For now, however, here's my latest Life Lines column, which expands on something I first blogged about last summer:
Last summer we established a new tradition at our house: a summer list of things the kids want to do before they return to school in September. It’s sort of like a Bucket List for kids, or, in this case a Beach Bucket List. The kids liked the idea so much that when I suggested it they immediately got out a marker and a giant sheet of neon orange poster paper and started mapping out the details.
Family camping and tide pooling were listed alongside bike riding and making s’mores. They even listed a few oddities, such as repainting their bathroom, as well as some very basic things like swimming and gardening. Each item on our list had an empty box next to it, waiting for a check mark to show we’d fulfilled a wish or goal. We hung the list on our basement door so we could watch our progress over the days and weeks.
Sometimes there would be a flurry of Beach Bucket List activities, days when sleepovers and water slides and picnics collided all at the same time and allowed us to check off items in rapid succession. Other times things lingered unchecked – like family camping -- until the very end of summer, reminding us that some goals take time and planning and, dare I say, an extra dose of enthusiasm on mom and dad’s part. Even at that, our camping “trip” was in our own backyard, but the kids loved the tent and fire pit and eggs cooked outside in the early morning as much as if we’d driven an hour or two to real campsite.
We recently made this summer’s list. Clearly some things are going to be perennial favorites. Walking on the beach and going out for breakfast are probably always going to be on our list, no matter how the old our family gets. But we discovered some new twists. Chiara, almost 5 years old, added “coloring and crafts.” Olivia said she wants to meet up with a little girl she met at the beach last year and has been pen pals with ever since. And, of course, family camping – at an official campsite – is at the top.
Lots of people talk about making a Bucket List, based on the movie of the same name. And there’s something to be said for writing down our hopes and dreams so we can look at where we’ve been and where we want to go. The danger is when we fill our list with only those difficult-to-attain dreams, the things that may take us a lifetime to complete. Not everything has to be over-the-top.

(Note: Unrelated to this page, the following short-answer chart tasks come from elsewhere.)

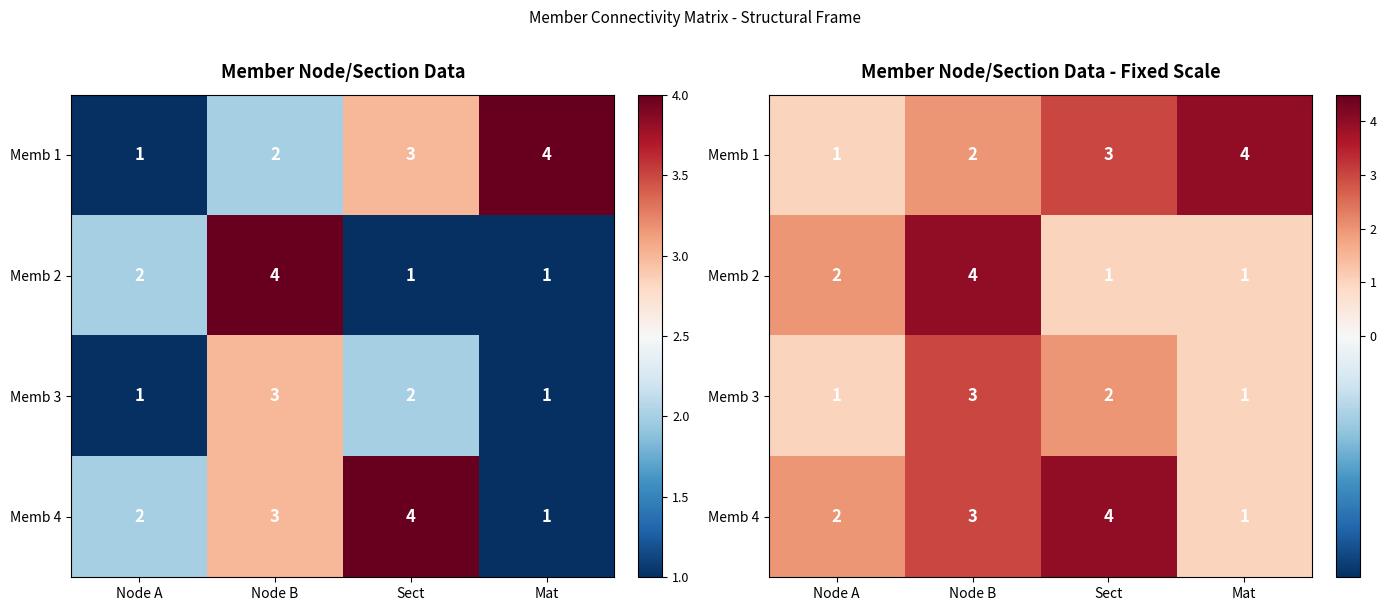

Which category has the highest value in the Memb 2 series?

Node B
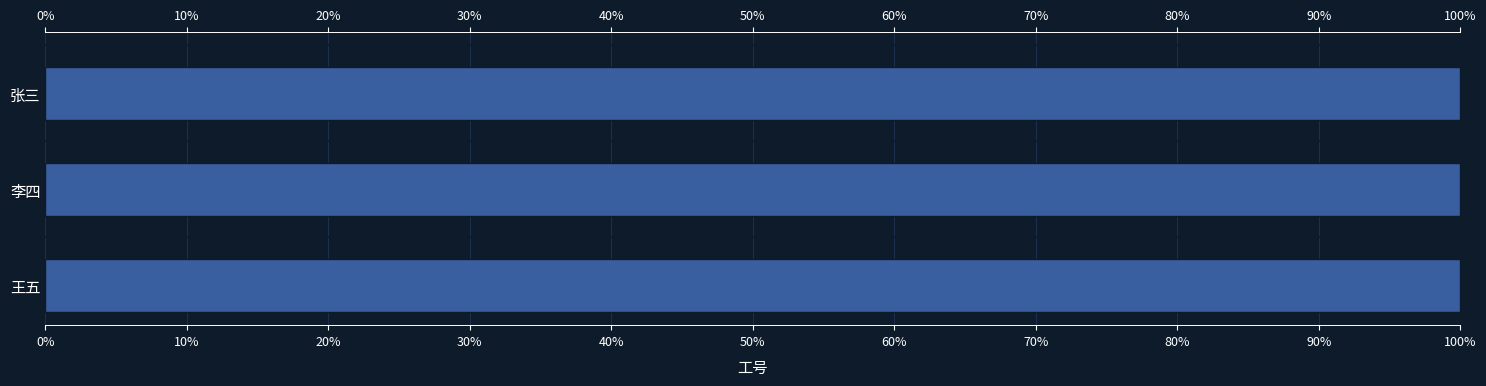

What is the greatest value displayed?

100.0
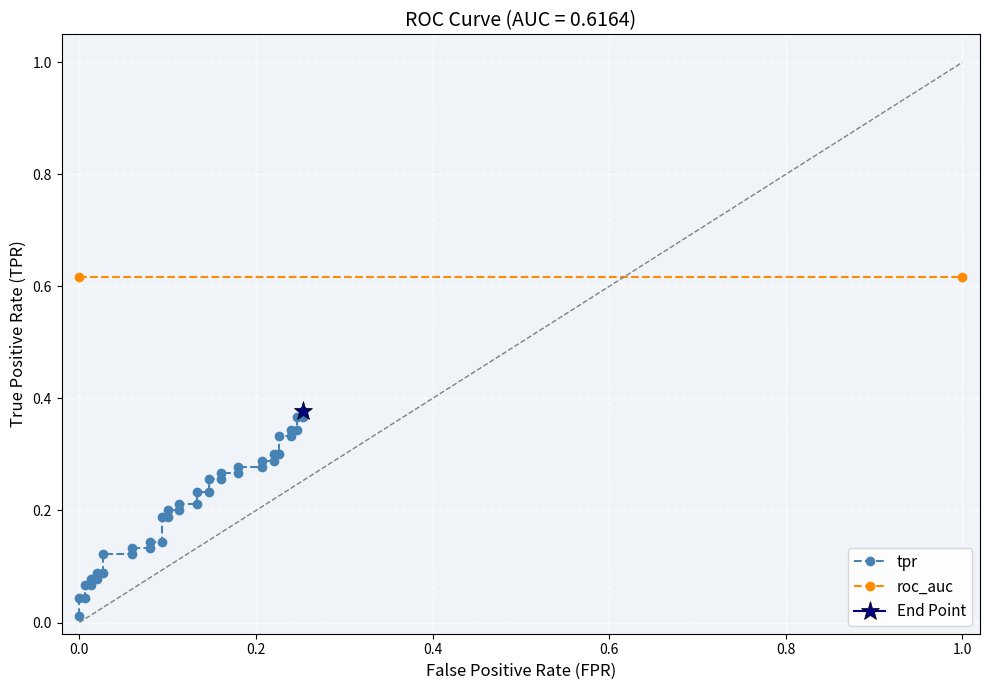

What is the sum of all values?

8.3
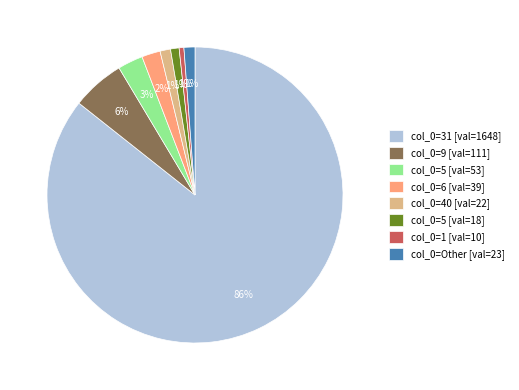

To the nearest percent, what is the difference between the col_0=5 [val=53] and col_0=1 [val=10] slice percentages?

2%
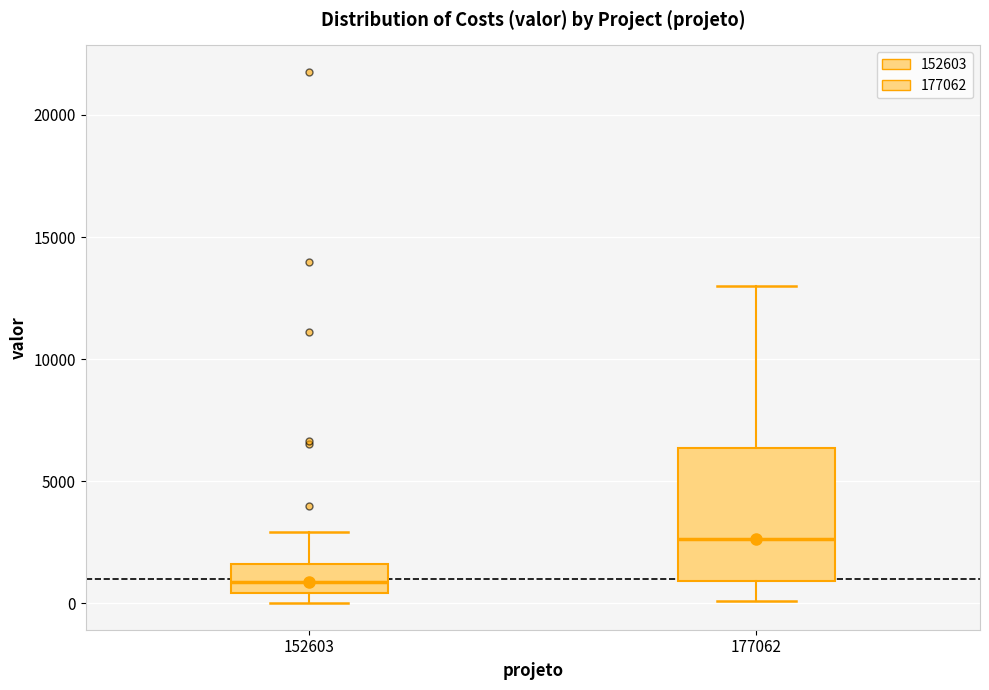

Reading left to right, read every box against the y-axis: the position of its median line, the range the box covers, and the ends of its whiskers. The values are not printed on the chart, so give them approximately, as read against the axis.

152603: median 1000, box 500 to 1500, whiskers 0 to 3000
177062: median 2500, box 1000 to 6500, whiskers 0 to 13000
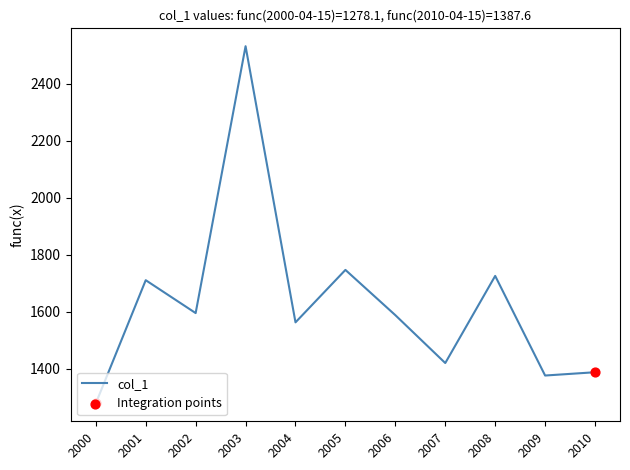

Which has a higher value, 2007 or 2010?

2007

We grown-ups have to learn to approach our own Bucket Lists with the enthusiasm of a 5-year-old on a summer afternoon. Sure, we may want the big stuff – a trip to Italy, a week-long silent retreat. But we can’t overlook the seemingly small stuff – sitting on the deck with the kids and watching the bats come out at night, picking apples from the tree, buying a bouquet of sunflowers for no reason at all.
Life is full of big moments, small moments and in-between moments. We have to relish each one as it comes along without getting hung up on the one that got away. By making a printed, taped-to-the-wall list, we can see our hopes – and our accomplishments – in plain sight, reminding us of all the good things that are yet to come with a little effort and a lot of trust.
So this summer I’m making my own Beach Bucket List. I’m guessing that many of my wishes will duplicate those of my kids. What a happy coincidence it will be when we simultaneously check off our accomplishments with fingers sticky from toasted marshmallows and hair sticky from salt water and sand.